More about "El Chapo":

2016

Members of the CJNG used to be allied with the Sinaloa cartel, functioning as its armed wing. Since it split from its former ally, the CJNG has become one of Mexico's most powerful and violent criminal organisations.

27 July: The National Mayors Association and Mexican Local Authorities Association report that 78 mayors have been killed since the war on drugs began in 2006. Most of them were executed by drug cartels.

2015

4 March: The leader of Los Zetas, Omar Treviño Morales, also known as Z-42, is arrested by federal forces. The group is known for its violent tactics, such as beheadings.

Mexico had offered $2m (£1.4m) for information leading to Treviño's arrest; the US Drug Enforcement Administration $5m (£3.5m).

Treviño is said to have led the group since the capture of his brother Miguel Angel Treviño Morales, better known as Z-40, in 2013.

Getty Images Omar Treviño Morales being taken under custodyGetty Images
Omar Treviño Morales, aka Z-42, is believed to have run the Zetas from 2013

2014

9 October: The leader of the Juárez Cartel, Vicente Carrillo Fuentes, also known as El Viceroy, is captured.

2013

25 October: Tijuana Cartel founder Manuel Aguirre Galindo, also known as El Caballo (The Horse), is captured.

2012

1 December: Enrique Peña Nieto becomes president and says he will focus on reducing high-impact crimes, such as homicide, kidnapping, and extortion instead of targeting cartel leaders.

2011

20 September: Members of La Familia Michoacana split off from the cartel and found a new group called The Knights Templar.

2010

12 September: The number two of the Beltran Leyva Cartel, Sergio Villarreal Barragán, aka El Grande (The Big One), is detained.

Getty Images Édgar "La Barbie" Valdez Villareal in handcuffsGetty Images
American Édgar Valdez was born in Texas. He fled the country on charges of distributing drugs.

January: Los Zetas, armed wing of the Gulf Cartel, breaks away from the organisation.
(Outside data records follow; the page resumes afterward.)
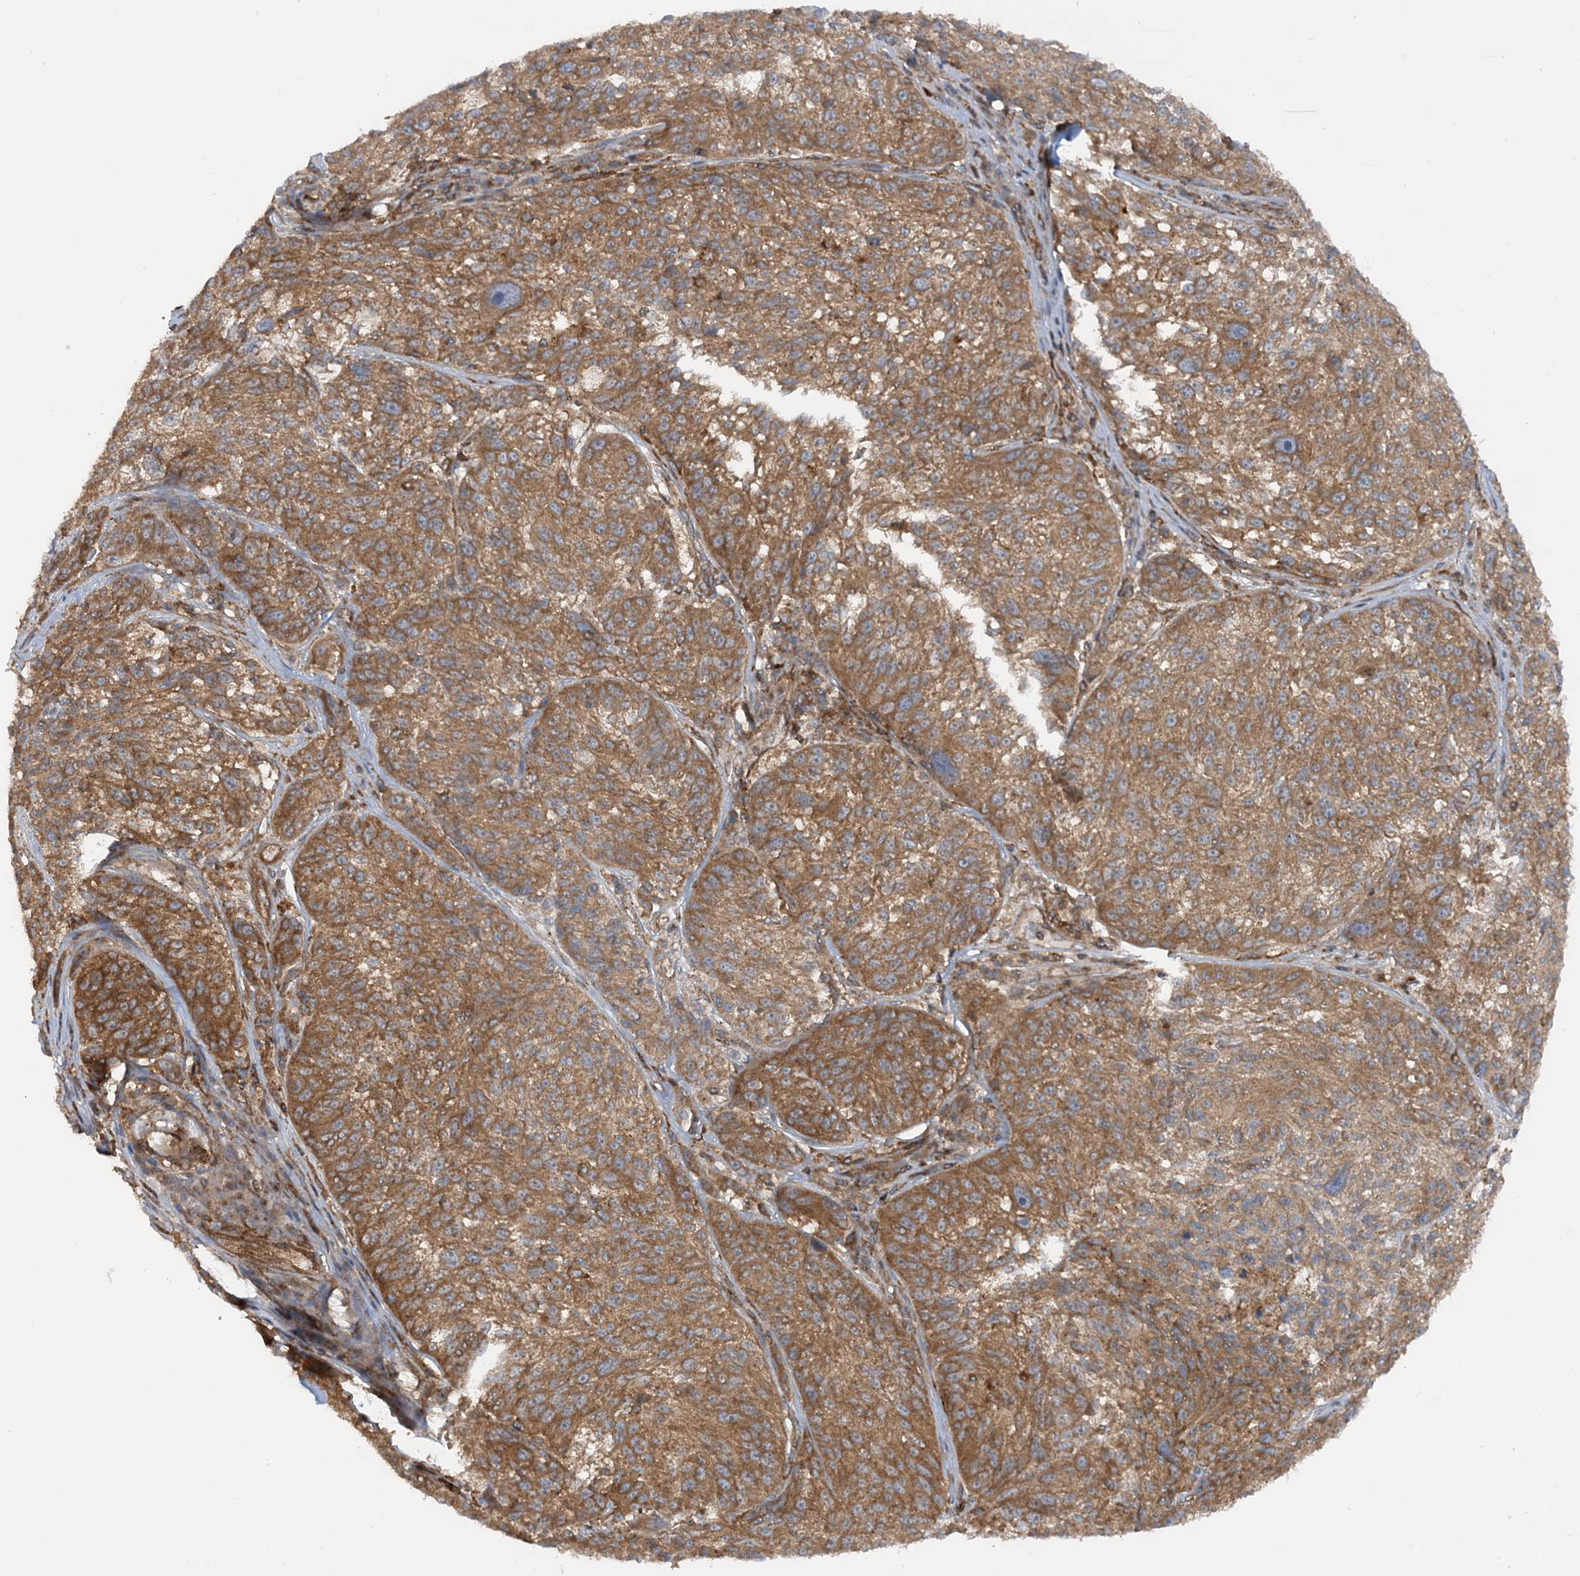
{"staining": {"intensity": "moderate", "quantity": ">75%", "location": "cytoplasmic/membranous"}, "tissue": "melanoma", "cell_type": "Tumor cells", "image_type": "cancer", "snomed": [{"axis": "morphology", "description": "Malignant melanoma, NOS"}, {"axis": "topography", "description": "Skin"}], "caption": "Protein expression analysis of melanoma reveals moderate cytoplasmic/membranous staining in approximately >75% of tumor cells. The protein is shown in brown color, while the nuclei are stained blue.", "gene": "STAM2", "patient": {"sex": "male", "age": 53}}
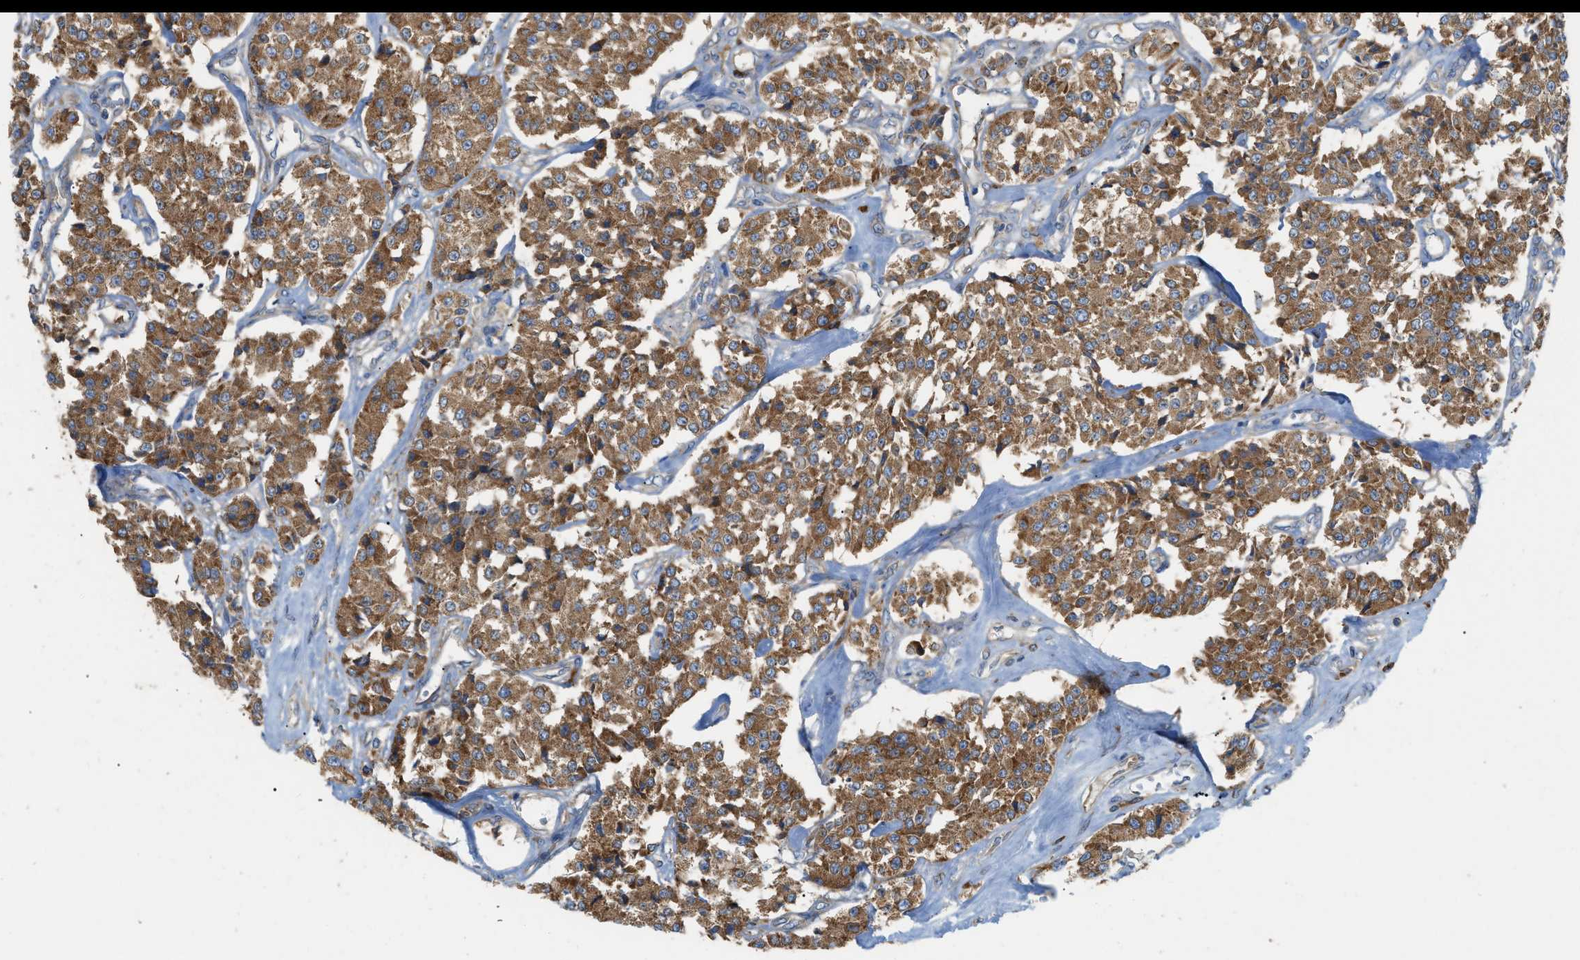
{"staining": {"intensity": "moderate", "quantity": ">75%", "location": "cytoplasmic/membranous"}, "tissue": "carcinoid", "cell_type": "Tumor cells", "image_type": "cancer", "snomed": [{"axis": "morphology", "description": "Carcinoid, malignant, NOS"}, {"axis": "topography", "description": "Pancreas"}], "caption": "Human carcinoid stained with a brown dye shows moderate cytoplasmic/membranous positive expression in about >75% of tumor cells.", "gene": "GPAT4", "patient": {"sex": "male", "age": 41}}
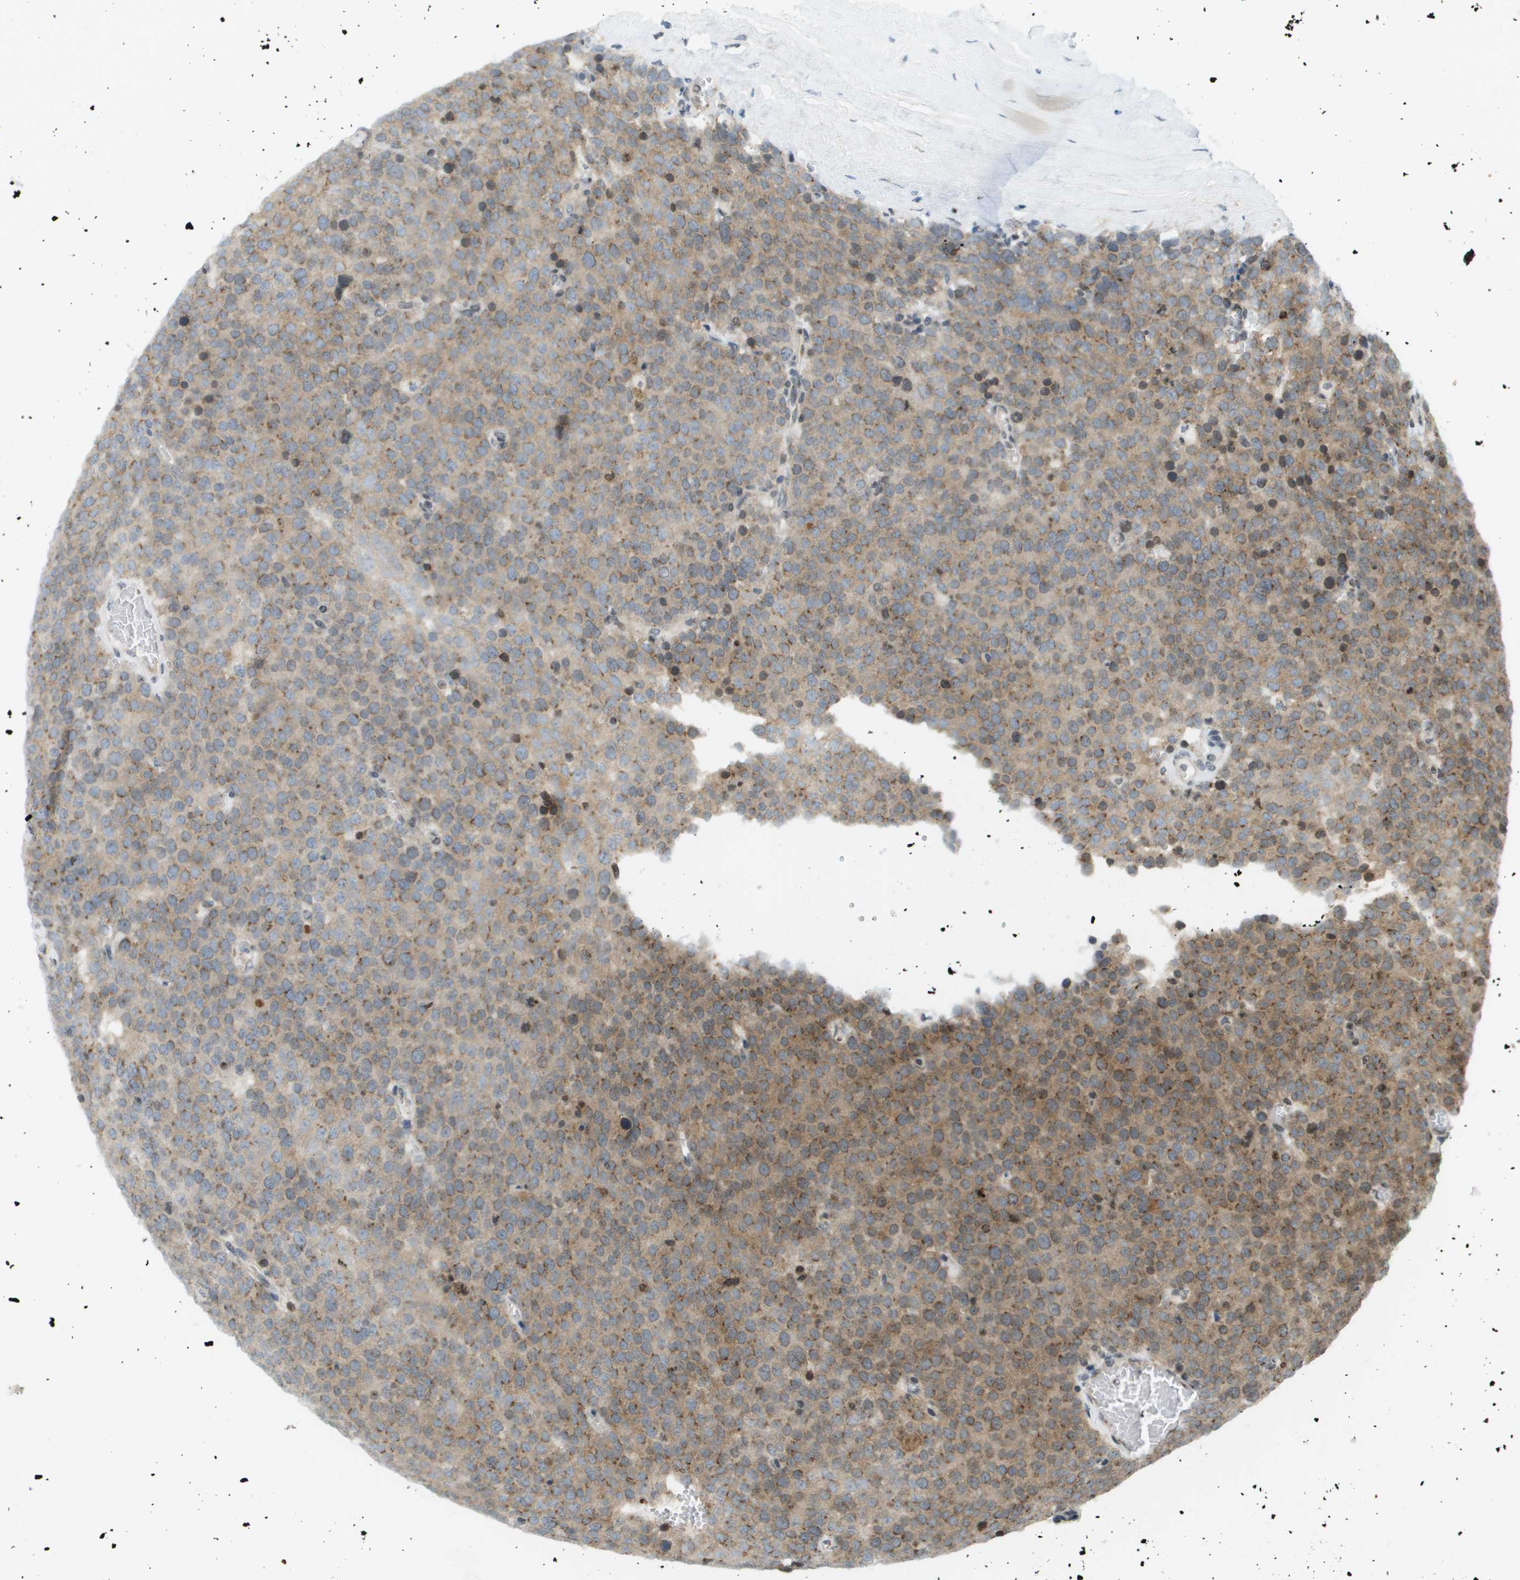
{"staining": {"intensity": "moderate", "quantity": ">75%", "location": "cytoplasmic/membranous"}, "tissue": "testis cancer", "cell_type": "Tumor cells", "image_type": "cancer", "snomed": [{"axis": "morphology", "description": "Normal tissue, NOS"}, {"axis": "morphology", "description": "Seminoma, NOS"}, {"axis": "topography", "description": "Testis"}], "caption": "Immunohistochemical staining of human seminoma (testis) shows medium levels of moderate cytoplasmic/membranous expression in approximately >75% of tumor cells. (DAB (3,3'-diaminobenzidine) IHC, brown staining for protein, blue staining for nuclei).", "gene": "EVC", "patient": {"sex": "male", "age": 71}}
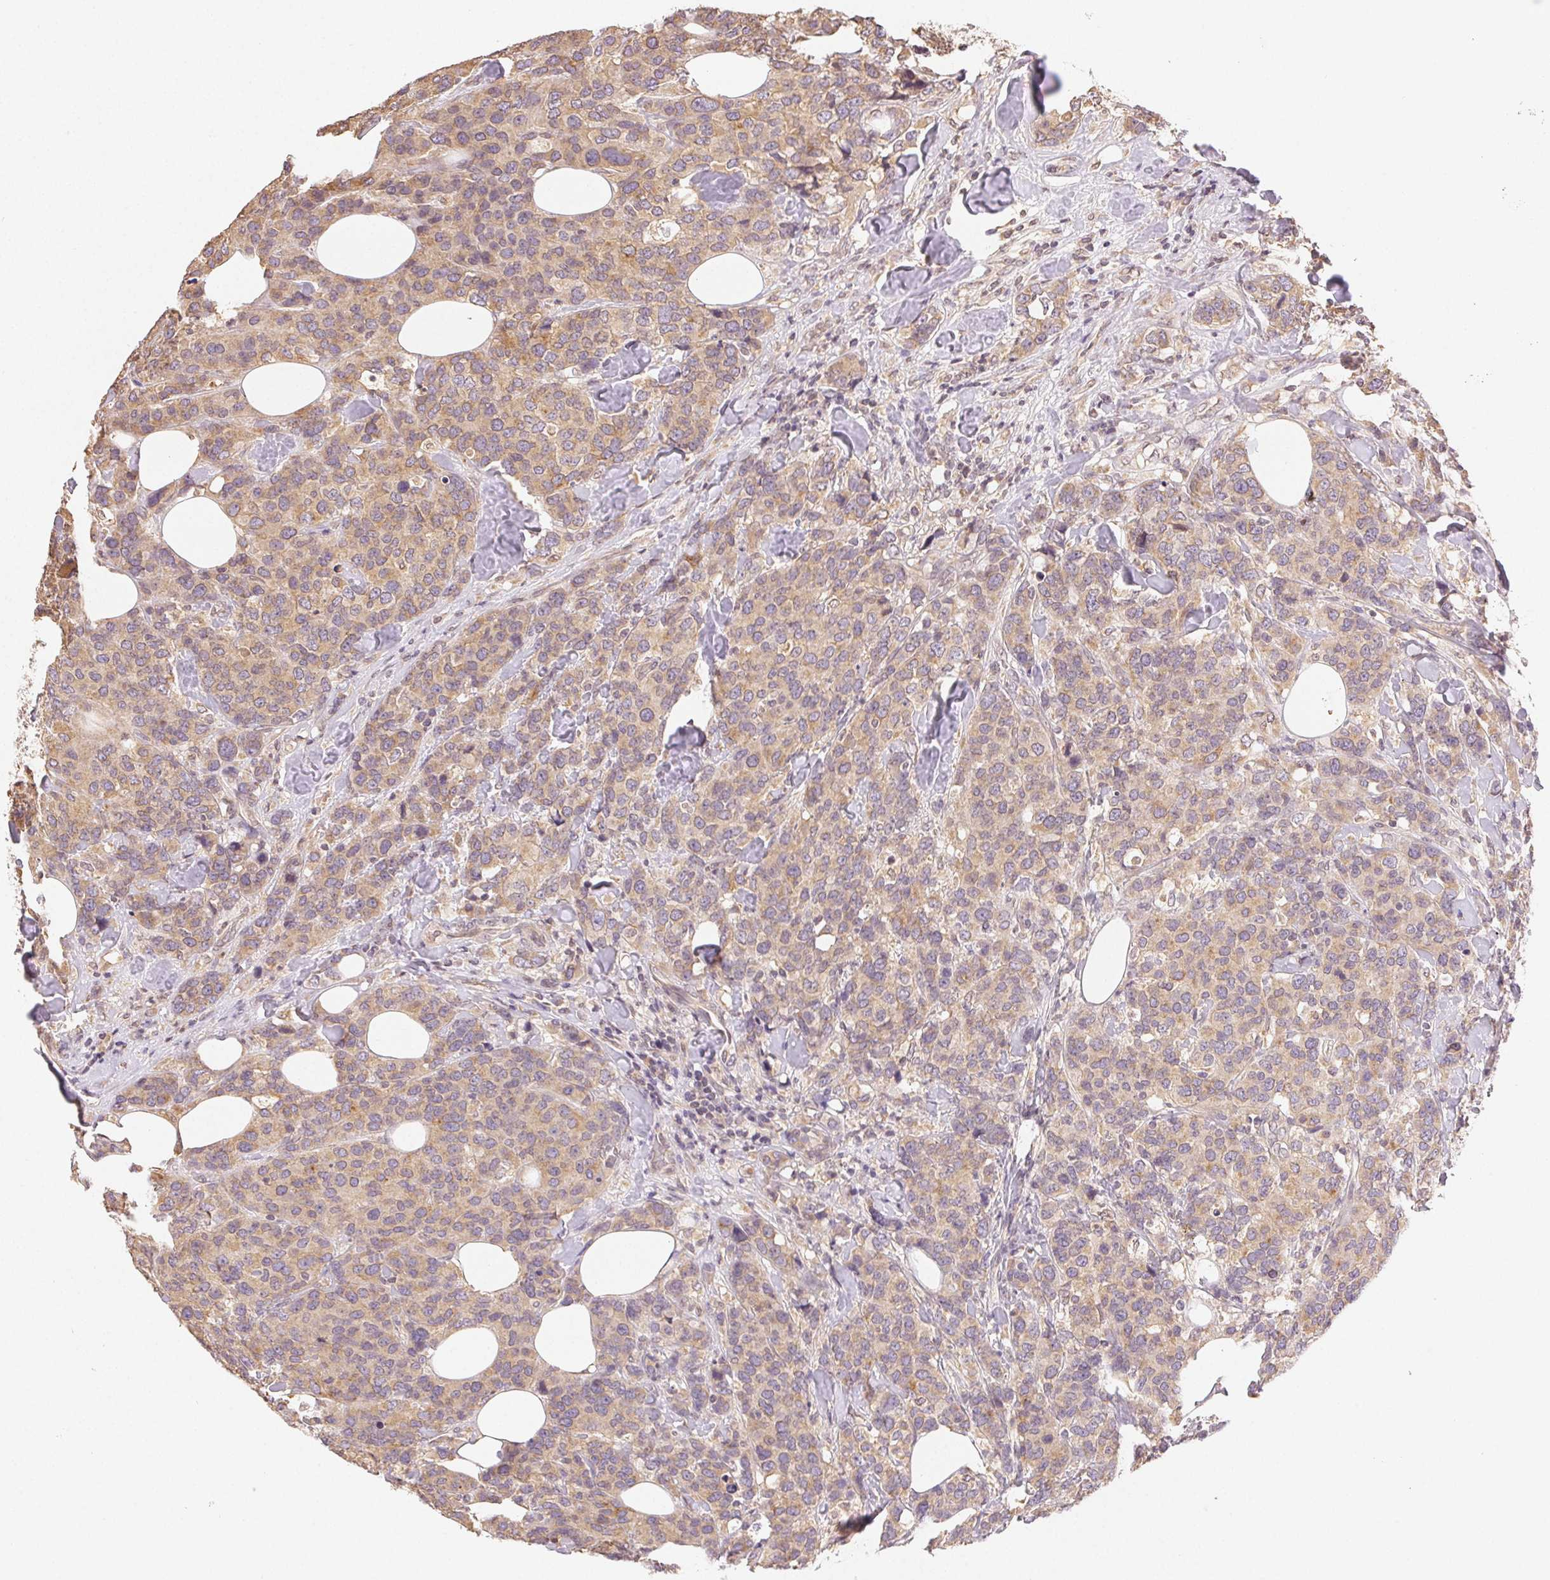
{"staining": {"intensity": "weak", "quantity": ">75%", "location": "cytoplasmic/membranous"}, "tissue": "breast cancer", "cell_type": "Tumor cells", "image_type": "cancer", "snomed": [{"axis": "morphology", "description": "Lobular carcinoma"}, {"axis": "topography", "description": "Breast"}], "caption": "A low amount of weak cytoplasmic/membranous positivity is seen in about >75% of tumor cells in lobular carcinoma (breast) tissue.", "gene": "SEZ6L2", "patient": {"sex": "female", "age": 59}}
The Jalisco New Generation Cartel (CJNG) also splinters from the Sinaloa Cartel. Nemesio Oseguera Ramos, "El Mencho", is considered to be its leader.

2009

17 December: Beltrán Leyva Cartel leader Arturo Beltrán Leyva is killed.

19 March: The son of Sinaloa Cartel leader Ismael "El Mayo" Zambada, Vicente Zambada alias "El Vicentillo", is detained.

2008

21 January: Alfredo Beltrán Leyva, one of the founders of the Beltrán Leyva Cartel, which split from the Sinaloa Cartel, is arrested.

Édgar Valdez Villareal leaves Sinaloa Cartel, founds the Cartel Pacífico del Sur (Southern Pacific Cartel).

Violent deaths reported rise from 3,000 in 2007 to 6,300 in 2008.

2007

19 January: Gulf Cartel leader Osiel Cárdenas is extradited to the US.

2006

1 December: Felipe Calderón assumes presidency and pledges a tough stance against crime and drug-trafficking organisations.

11 December: President Calderón's first operation against drug-related violence takes place in Michoacán state, where drug production and trafficking had expanded at an accelerated rate since the 1980s.